### What is being asked
Please find every line in the records below that contains the word "space", and copy it.

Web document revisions
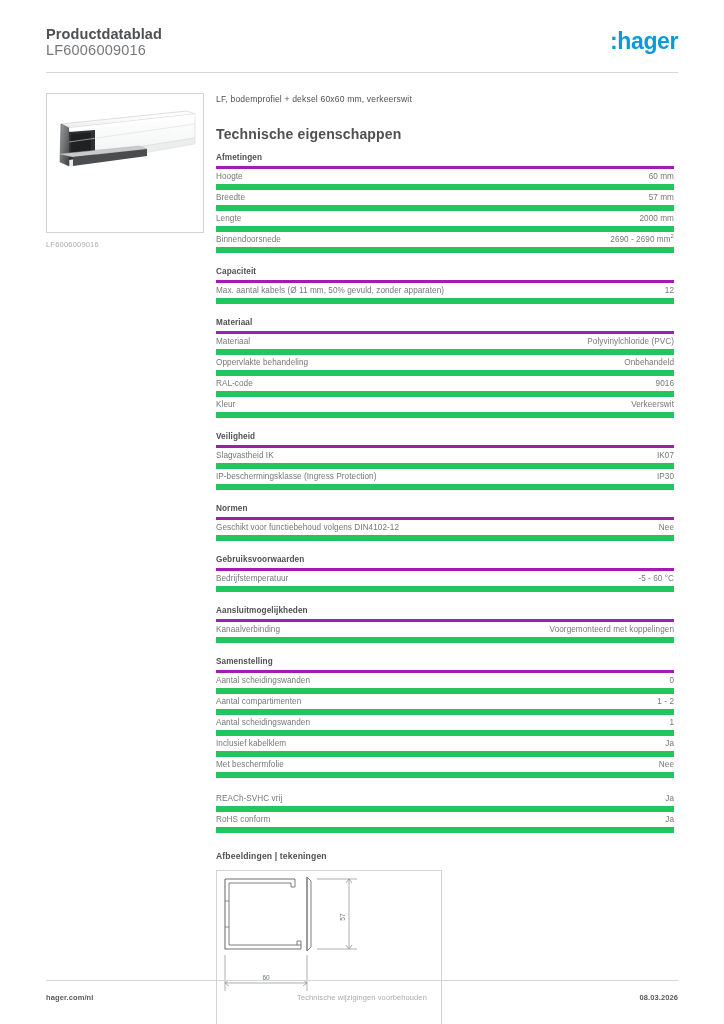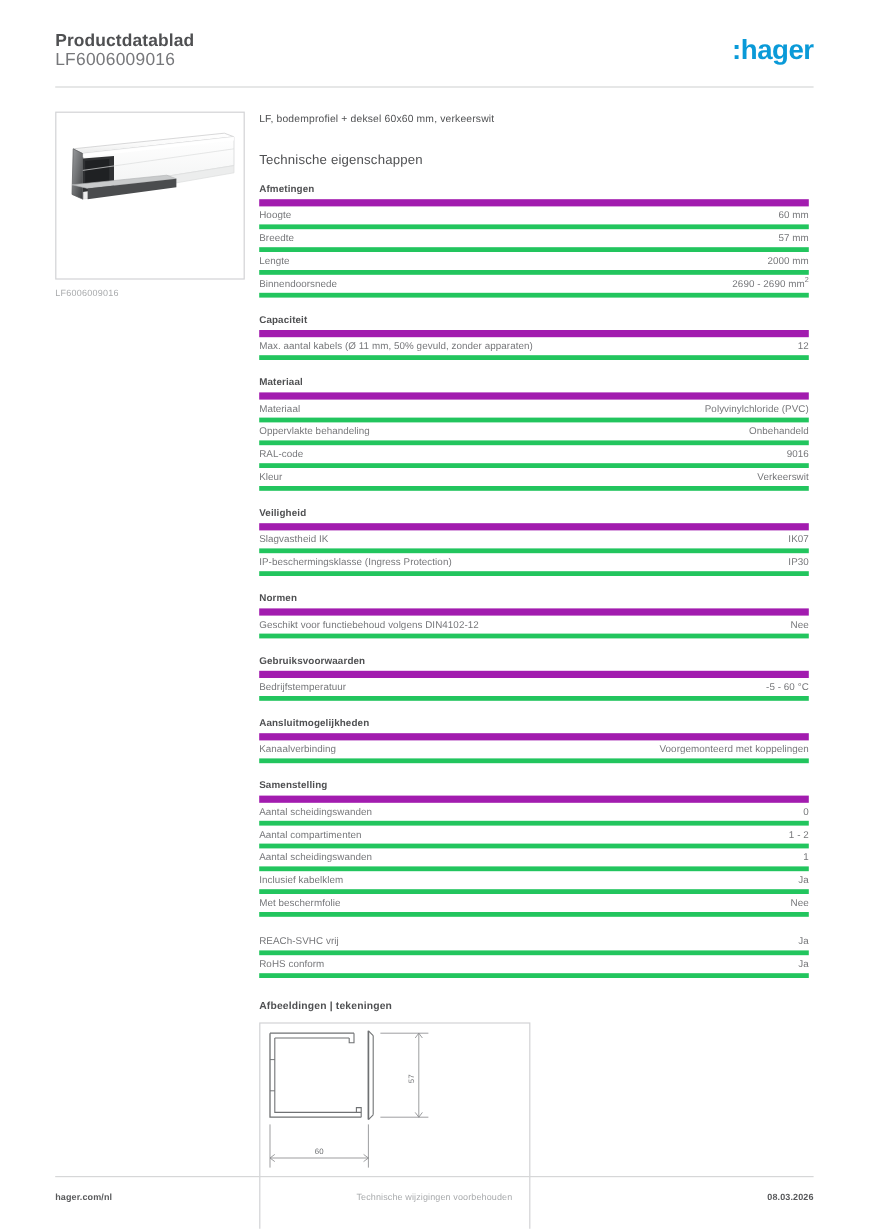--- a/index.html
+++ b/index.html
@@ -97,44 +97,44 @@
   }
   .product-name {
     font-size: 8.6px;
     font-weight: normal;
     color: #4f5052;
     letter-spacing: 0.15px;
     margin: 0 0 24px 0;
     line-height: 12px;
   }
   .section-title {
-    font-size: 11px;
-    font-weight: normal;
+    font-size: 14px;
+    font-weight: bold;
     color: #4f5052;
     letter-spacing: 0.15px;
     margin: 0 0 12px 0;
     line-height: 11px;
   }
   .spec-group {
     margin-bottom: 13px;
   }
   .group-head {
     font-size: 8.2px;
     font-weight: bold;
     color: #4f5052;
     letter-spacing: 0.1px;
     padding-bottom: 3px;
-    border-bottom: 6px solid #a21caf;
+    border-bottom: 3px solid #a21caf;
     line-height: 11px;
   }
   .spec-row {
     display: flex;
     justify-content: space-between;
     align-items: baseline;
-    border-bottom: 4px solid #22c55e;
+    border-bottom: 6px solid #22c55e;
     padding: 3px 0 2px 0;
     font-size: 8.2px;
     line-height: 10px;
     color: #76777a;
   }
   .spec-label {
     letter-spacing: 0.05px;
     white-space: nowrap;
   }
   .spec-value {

### Answer section
     justify-content: space-between;
     white-space: nowrap;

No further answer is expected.